We are, in the words of today’s Second Reading, “a chosen people, a royal priesthood, [and] a holy nation” called out of darkness into the light of the Gospel. We have a mission to carry out, a mission to be the Way of Jesus in a secular world. All of us are priests with a small “p”. The essence of priesthood is two-fold. First, it is to offer sacrifices, and second, it is to be a gateway to God for others. All Christians at their baptism promised to proclaim by word and example the good news of God in Jesus, to seek and serve Jesus in all persons, and to respect the dignity of every being. We do this by sacrificial giving of ourselves and our personal behavior.

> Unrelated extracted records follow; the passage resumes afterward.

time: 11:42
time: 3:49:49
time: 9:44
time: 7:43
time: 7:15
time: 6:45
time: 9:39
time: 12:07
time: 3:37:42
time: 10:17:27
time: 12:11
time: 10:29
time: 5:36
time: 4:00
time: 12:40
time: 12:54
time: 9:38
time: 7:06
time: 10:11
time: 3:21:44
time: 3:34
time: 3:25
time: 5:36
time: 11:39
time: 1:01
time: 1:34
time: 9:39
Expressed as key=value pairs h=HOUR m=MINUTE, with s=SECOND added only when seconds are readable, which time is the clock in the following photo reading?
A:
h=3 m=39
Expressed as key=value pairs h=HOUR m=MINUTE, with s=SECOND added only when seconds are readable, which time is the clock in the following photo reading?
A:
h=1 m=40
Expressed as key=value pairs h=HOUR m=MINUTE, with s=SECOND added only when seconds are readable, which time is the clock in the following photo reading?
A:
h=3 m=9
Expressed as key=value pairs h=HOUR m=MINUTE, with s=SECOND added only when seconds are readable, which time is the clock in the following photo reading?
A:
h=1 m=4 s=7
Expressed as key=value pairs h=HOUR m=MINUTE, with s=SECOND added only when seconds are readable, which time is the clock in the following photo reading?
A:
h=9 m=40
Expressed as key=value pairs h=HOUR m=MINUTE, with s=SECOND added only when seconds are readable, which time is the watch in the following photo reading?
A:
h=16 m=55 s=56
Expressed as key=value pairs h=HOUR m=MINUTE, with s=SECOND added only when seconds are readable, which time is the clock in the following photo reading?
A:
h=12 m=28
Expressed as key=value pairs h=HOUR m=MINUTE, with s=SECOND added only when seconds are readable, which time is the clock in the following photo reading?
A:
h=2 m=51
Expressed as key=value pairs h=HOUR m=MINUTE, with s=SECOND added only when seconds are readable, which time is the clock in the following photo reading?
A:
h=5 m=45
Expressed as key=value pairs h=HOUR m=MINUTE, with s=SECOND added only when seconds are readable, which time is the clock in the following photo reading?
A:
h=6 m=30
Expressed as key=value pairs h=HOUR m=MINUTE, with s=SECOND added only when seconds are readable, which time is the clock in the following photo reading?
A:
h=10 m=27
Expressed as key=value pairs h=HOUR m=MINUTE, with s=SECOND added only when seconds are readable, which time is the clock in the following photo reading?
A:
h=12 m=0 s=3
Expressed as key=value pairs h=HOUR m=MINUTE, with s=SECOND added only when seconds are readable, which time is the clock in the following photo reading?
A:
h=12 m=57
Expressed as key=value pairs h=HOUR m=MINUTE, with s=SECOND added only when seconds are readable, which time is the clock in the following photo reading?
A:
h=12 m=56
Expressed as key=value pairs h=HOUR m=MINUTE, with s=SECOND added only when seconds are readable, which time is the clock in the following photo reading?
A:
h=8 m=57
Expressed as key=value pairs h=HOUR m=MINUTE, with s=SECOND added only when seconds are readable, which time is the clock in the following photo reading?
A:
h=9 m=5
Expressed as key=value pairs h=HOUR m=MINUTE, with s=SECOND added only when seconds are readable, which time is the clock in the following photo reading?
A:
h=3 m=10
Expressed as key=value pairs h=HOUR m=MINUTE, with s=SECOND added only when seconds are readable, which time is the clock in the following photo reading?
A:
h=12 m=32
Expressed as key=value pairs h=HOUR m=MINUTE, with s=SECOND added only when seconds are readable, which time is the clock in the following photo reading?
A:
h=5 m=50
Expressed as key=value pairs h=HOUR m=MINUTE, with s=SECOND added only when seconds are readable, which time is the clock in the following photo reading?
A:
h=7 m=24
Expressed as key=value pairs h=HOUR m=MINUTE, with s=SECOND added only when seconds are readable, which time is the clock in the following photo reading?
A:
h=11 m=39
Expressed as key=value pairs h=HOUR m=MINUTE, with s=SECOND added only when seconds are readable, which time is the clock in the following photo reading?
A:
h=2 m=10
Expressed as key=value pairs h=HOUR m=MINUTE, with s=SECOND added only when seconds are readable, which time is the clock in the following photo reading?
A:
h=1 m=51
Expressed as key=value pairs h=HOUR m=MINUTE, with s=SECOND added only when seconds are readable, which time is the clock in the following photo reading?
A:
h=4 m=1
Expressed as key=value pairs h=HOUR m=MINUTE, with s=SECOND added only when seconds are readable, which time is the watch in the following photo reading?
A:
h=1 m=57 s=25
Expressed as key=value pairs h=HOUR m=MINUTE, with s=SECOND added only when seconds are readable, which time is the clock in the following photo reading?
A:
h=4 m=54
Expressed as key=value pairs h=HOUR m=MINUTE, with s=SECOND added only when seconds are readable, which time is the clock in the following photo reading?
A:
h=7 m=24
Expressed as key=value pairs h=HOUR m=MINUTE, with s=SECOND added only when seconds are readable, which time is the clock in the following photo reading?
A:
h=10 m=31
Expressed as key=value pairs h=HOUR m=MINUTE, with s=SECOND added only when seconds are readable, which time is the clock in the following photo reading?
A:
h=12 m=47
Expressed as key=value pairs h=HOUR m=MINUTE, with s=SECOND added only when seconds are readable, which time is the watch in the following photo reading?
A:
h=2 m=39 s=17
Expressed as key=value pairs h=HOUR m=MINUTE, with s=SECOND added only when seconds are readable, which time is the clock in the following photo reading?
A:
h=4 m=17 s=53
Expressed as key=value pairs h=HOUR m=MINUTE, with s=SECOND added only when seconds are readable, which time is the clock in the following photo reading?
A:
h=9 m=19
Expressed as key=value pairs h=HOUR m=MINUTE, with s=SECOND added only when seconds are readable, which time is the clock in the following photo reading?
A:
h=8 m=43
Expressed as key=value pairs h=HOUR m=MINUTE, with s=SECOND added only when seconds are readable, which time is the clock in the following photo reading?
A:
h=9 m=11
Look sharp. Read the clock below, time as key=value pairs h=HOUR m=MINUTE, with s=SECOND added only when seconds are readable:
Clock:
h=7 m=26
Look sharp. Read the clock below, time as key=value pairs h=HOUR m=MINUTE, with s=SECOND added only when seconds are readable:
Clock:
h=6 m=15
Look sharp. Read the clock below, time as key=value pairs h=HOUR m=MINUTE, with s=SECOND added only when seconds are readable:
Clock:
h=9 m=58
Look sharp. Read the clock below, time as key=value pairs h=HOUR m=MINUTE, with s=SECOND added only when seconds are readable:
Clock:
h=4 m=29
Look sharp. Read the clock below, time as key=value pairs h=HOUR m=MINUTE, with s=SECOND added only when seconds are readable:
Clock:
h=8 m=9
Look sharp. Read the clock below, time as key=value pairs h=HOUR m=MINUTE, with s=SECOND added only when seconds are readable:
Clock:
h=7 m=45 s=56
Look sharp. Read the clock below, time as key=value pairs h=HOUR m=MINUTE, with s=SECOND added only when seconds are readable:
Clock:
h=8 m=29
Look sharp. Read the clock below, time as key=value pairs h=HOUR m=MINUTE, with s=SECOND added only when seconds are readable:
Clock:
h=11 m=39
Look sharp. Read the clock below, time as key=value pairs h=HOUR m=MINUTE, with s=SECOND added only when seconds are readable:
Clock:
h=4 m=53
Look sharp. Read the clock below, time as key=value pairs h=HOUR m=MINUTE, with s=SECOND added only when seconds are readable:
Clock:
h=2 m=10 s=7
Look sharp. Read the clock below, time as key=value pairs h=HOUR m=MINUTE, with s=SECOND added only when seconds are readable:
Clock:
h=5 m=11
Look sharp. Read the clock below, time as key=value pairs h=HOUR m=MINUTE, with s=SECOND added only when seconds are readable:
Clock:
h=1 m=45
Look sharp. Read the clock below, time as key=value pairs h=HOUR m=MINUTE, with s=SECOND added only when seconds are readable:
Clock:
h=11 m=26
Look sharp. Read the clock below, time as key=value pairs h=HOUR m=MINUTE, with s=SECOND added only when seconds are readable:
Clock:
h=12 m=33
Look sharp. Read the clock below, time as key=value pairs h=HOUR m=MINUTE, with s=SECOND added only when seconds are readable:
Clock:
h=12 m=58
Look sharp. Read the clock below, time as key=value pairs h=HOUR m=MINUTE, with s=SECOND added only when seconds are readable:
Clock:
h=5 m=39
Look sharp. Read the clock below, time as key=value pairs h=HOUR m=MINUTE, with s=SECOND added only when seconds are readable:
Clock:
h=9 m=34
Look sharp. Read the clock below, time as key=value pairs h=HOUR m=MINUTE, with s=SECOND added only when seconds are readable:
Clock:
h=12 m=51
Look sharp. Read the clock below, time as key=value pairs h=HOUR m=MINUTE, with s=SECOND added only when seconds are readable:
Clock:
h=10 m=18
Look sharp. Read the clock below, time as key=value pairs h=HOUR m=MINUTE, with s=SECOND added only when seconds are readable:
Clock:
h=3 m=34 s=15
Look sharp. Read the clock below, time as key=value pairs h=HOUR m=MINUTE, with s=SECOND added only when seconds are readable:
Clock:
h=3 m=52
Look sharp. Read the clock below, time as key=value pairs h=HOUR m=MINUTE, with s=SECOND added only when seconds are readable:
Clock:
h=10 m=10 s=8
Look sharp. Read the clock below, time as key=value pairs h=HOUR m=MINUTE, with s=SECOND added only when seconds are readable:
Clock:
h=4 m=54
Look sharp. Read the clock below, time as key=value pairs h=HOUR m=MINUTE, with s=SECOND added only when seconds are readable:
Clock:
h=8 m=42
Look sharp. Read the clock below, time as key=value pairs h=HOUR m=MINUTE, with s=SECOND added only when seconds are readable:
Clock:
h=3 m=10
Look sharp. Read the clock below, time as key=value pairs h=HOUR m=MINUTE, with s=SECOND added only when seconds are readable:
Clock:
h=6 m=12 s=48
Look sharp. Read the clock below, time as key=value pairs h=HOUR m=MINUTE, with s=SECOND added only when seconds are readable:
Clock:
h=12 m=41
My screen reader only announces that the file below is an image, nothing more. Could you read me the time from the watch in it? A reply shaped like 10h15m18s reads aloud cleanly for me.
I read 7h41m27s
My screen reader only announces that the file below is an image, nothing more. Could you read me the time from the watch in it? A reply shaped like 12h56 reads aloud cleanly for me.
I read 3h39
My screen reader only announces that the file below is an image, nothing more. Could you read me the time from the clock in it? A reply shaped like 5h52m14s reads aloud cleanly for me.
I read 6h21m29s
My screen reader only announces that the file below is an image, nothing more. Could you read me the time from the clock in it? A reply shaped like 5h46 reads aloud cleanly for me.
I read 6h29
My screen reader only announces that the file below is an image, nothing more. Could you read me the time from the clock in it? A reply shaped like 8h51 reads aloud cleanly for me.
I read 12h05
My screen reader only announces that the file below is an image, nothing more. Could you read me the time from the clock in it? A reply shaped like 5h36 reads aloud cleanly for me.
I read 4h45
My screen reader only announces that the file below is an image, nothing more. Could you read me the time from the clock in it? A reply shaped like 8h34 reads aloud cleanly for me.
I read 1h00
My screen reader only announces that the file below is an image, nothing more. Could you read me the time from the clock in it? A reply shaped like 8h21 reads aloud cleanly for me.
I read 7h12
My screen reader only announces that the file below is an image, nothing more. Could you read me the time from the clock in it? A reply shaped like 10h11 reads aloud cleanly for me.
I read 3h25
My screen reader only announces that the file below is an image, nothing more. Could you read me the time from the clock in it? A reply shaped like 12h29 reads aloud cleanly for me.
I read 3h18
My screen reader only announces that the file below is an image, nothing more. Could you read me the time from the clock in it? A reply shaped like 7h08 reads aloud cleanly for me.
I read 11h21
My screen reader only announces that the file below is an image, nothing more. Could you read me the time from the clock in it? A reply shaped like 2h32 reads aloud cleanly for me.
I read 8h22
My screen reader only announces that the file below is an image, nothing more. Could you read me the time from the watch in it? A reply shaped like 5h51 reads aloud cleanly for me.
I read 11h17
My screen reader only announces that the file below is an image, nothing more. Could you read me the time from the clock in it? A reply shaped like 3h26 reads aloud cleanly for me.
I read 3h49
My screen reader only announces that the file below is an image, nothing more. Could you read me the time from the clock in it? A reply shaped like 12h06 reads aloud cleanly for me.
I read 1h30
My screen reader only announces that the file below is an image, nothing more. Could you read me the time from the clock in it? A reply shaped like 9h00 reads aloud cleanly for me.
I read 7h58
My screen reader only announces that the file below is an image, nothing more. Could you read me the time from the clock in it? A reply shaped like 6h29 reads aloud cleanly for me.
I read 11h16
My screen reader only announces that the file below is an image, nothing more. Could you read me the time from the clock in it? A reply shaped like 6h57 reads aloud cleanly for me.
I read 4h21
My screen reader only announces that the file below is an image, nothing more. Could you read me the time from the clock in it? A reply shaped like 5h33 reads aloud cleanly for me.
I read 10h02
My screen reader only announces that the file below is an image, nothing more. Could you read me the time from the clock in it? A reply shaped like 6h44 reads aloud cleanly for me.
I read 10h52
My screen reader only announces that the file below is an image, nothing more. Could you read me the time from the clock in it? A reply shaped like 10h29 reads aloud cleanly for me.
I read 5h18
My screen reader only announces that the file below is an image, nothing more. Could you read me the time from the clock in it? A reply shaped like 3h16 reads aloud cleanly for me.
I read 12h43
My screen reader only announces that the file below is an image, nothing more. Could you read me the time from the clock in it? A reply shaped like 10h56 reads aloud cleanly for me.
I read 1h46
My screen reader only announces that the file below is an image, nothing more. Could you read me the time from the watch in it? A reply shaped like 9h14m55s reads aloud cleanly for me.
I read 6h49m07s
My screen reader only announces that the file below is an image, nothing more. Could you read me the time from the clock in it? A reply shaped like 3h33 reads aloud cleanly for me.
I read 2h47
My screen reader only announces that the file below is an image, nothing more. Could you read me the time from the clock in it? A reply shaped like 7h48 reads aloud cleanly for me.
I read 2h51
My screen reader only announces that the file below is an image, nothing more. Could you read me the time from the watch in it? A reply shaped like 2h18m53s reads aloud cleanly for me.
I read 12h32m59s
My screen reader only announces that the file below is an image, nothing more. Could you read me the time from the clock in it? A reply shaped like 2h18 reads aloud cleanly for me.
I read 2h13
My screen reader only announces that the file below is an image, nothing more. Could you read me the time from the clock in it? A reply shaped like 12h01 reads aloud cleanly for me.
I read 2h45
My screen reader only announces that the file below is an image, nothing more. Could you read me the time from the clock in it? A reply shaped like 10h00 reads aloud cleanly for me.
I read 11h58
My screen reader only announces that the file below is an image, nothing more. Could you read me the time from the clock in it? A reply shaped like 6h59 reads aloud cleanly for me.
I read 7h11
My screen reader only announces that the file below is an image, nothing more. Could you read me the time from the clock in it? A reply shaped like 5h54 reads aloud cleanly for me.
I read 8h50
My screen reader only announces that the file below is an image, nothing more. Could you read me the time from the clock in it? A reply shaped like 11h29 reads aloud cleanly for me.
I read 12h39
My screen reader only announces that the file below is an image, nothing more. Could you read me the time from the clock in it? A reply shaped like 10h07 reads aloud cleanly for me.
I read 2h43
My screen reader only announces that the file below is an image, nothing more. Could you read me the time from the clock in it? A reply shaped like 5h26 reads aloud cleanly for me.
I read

The way of Jesus helps us deal with life. We, as Christians, are called to live our unfailing conviction that Jesus is the Way that leads to God the Father. Now more than ever, we look to the Way of Jesus to help us navigate our world. But Jesus represents not only the way but truth and light as well. Jesus calls us to be seekers of truth and to shine light into the dark corners of ignorance.
In those dark corners things arise what we do not expect. Our lives are full of surprises, both positive and negative, although the negative part is a matter of current and grave concern by way of the global pandemic known as the coronavirus. There is much about that virus that humanity does not know; scientists are learning more about it every day, sometimes changing their conclusions when they obtain new information. The urgency and consequences of the present situation challenge those who tend to capture an idea and don’t let go of it when they encounter facts than challenge their philosophical assumptions, somewhat like the church sticking to the idea that earth is flat and at the center of the Universe despite unequivocal scientific proof that the earth revolves around the sun and that the sun is one of billions of stars. As a contemporary example, look at the change in medical opinion on hydroxychloroquine as a possible cure for the coronavirus. At first, it was thought to be a miracle drug, but now it is anything but that. In fact, it harms patients.
Following the way of Jesus is the byproduct of our faith in Jesus, that is, our unfailing trust and loyalty to Him as our Savior and Lord whose real presence is made known to us in the breaking of bread at the Eucharist, the source and summit of the Christian life. The feelings we experience in receiving the Body and Blood of Jesus not only recall the story of his passion and resurrection but bless us to give us the strength to go about our business. We need that more than ever right now. That is why, throughout these challenging times, Saint Cecilia Catholic Community has continued to celebrate Sunday morning Mass despite the pandemic, and will continue to do so. To those who are worshipping with us online, I have but one word: courage. This too will pass, but all the while, the way of Jesus leads to eternity with God, our ultimate destination. AMEN.